→ **RECORDED DATA**:
+--

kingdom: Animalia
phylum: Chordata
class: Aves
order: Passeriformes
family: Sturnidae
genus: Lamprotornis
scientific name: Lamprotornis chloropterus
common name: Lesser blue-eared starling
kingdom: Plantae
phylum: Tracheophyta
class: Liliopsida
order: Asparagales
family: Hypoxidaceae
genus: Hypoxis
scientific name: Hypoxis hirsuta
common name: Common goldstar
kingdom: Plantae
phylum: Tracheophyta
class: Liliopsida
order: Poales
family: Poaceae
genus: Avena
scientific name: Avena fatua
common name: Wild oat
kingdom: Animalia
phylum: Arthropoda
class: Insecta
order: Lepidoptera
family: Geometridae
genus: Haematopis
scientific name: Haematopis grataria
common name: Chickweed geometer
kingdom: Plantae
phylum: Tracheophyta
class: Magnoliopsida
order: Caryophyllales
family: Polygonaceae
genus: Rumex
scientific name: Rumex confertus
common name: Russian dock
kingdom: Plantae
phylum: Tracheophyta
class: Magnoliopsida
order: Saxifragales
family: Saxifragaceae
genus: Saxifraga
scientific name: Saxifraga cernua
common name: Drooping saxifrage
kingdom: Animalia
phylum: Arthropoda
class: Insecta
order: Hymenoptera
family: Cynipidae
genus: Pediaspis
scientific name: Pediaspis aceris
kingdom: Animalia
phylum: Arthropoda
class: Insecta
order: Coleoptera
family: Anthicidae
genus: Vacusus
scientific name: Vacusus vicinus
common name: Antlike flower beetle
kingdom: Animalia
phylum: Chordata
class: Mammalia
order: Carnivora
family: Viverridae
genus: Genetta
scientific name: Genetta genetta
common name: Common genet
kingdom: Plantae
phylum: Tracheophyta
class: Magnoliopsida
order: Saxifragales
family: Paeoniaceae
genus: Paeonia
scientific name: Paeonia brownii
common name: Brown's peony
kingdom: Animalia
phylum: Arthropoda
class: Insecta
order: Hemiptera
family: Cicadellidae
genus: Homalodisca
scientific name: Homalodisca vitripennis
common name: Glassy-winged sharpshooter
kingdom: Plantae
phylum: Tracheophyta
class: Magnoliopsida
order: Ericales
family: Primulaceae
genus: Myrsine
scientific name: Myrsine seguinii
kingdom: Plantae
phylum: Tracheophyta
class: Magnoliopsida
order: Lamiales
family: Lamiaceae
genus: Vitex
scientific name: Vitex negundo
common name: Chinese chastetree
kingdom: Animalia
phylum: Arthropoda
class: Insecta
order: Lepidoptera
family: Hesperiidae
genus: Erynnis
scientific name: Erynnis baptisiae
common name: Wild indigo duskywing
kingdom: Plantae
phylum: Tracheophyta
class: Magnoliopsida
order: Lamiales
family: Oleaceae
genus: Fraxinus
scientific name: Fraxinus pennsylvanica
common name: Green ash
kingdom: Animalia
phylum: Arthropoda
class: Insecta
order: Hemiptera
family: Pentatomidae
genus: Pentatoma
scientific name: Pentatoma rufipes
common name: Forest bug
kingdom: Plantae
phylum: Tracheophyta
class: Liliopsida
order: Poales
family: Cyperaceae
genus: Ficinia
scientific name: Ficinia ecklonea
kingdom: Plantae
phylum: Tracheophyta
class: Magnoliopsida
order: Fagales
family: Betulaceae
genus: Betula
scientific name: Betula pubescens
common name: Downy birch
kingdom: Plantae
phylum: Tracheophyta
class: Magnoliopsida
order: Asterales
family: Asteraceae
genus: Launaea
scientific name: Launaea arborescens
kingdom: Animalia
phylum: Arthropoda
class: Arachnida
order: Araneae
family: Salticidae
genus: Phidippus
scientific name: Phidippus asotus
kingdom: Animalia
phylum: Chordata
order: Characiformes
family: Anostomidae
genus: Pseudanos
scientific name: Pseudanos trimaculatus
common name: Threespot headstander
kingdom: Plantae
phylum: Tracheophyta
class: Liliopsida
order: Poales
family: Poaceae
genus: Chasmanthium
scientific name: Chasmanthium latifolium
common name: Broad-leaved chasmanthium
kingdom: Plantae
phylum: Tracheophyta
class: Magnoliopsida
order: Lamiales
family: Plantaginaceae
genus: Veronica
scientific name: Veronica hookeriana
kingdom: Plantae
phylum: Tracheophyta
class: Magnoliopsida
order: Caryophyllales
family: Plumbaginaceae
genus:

+--

Replace "scientific name" with "binomial name" in every one of the rows above and write them all out again with nothing else changed.

kingdom: Animalia
phylum: Chordata
class: Aves
order: Passeriformes
family: Sturnidae
genus: Lamprotornis
binomial name: Lamprotornis chloropterus
common name: Lesser blue-eared starling
kingdom: Plantae
phylum: Tracheophyta
class: Liliopsida
order: Asparagales
family: Hypoxidaceae
genus: Hypoxis
binomial name: Hypoxis hirsuta
common name: Common goldstar
kingdom: Plantae
phylum: Tracheophyta
class: Liliopsida
order: Poales
family: Poaceae
genus: Avena
binomial name: Avena fatua
common name: Wild oat
kingdom: Animalia
phylum: Arthropoda
class: Insecta
order: Lepidoptera
family: Geometridae
genus: Haematopis
binomial name: Haematopis grataria
common name: Chickweed geometer
kingdom: Plantae
phylum: Tracheophyta
class: Magnoliopsida
order: Caryophyllales
family: Polygonaceae
genus: Rumex
binomial name: Rumex confertus
common name: Russian dock
kingdom: Plantae
phylum: Tracheophyta
class: Magnoliopsida
order: Saxifragales
family: Saxifragaceae
genus: Saxifraga
binomial name: Saxifraga cernua
common name: Drooping saxifrage
kingdom: Animalia
phylum: Arthropoda
class: Insecta
order: Hymenoptera
family: Cynipidae
genus: Pediaspis
binomial name: Pediaspis aceris
kingdom: Animalia
phylum: Arthropoda
class: Insecta
order: Coleoptera
family: Anthicidae
genus: Vacusus
binomial name: Vacusus vicinus
common name: Antlike flower beetle
kingdom: Animalia
phylum: Chordata
class: Mammalia
order: Carnivora
family: Viverridae
genus: Genetta
binomial name: Genetta genetta
common name: Common genet
kingdom: Plantae
phylum: Tracheophyta
class: Magnoliopsida
order: Saxifragales
family: Paeoniaceae
genus: Paeonia
binomial name: Paeonia brownii
common name: Brown's peony
kingdom: Animalia
phylum: Arthropoda
class: Insecta
order: Hemiptera
family: Cicadellidae
genus: Homalodisca
binomial name: Homalodisca vitripennis
common name: Glassy-winged sharpshooter
kingdom: Plantae
phylum: Tracheophyta
class: Magnoliopsida
order: Ericales
family: Primulaceae
genus: Myrsine
binomial name: Myrsine seguinii
kingdom: Plantae
phylum: Tracheophyta
class: Magnoliopsida
order: Lamiales
family: Lamiaceae
genus: Vitex
binomial name: Vitex negundo
common name: Chinese chastetree
kingdom: Animalia
phylum: Arthropoda
class: Insecta
order: Lepidoptera
family: Hesperiidae
genus: Erynnis
binomial name: Erynnis baptisiae
common name: Wild indigo duskywing
kingdom: Plantae
phylum: Tracheophyta
class: Magnoliopsida
order: Lamiales
family: Oleaceae
genus: Fraxinus
binomial name: Fraxinus pennsylvanica
common name: Green ash
kingdom: Animalia
phylum: Arthropoda
class: Insecta
order: Hemiptera
family: Pentatomidae
genus: Pentatoma
binomial name: Pentatoma rufipes
common name: Forest bug
kingdom: Plantae
phylum: Tracheophyta
class: Liliopsida
order: Poales
family: Cyperaceae
genus: Ficinia
binomial name: Ficinia ecklonea
kingdom: Plantae
phylum: Tracheophyta
class: Magnoliopsida
order: Fagales
family: Betulaceae
genus: Betula
binomial name: Betula pubescens
common name: Downy birch
kingdom: Plantae
phylum: Tracheophyta
class: Magnoliopsida
order: Asterales
family: Asteraceae
genus: Launaea
binomial name: Launaea arborescens
kingdom: Animalia
phylum: Arthropoda
class: Arachnida
order: Araneae
family: Salticidae
genus: Phidippus
binomial name: Phidippus asotus
kingdom: Animalia
phylum: Chordata
order: Characiformes
family: Anostomidae
genus: Pseudanos
binomial name: Pseudanos trimaculatus
common name: Threespot headstander
kingdom: Plantae
phylum: Tracheophyta
class: Liliopsida
order: Poales
family: Poaceae
genus: Chasmanthium
binomial name: Chasmanthium latifolium
common name: Broad-leaved chasmanthium
kingdom: Plantae
phylum: Tracheophyta
class: Magnoliopsida
order: Lamiales
family: Plantaginaceae
genus: Veronica
binomial name: Veronica hookeriana
kingdom: Plantae
phylum: Tracheophyta
class: Magnoliopsida
order: Caryophyllales
family: Plumbaginaceae
genus:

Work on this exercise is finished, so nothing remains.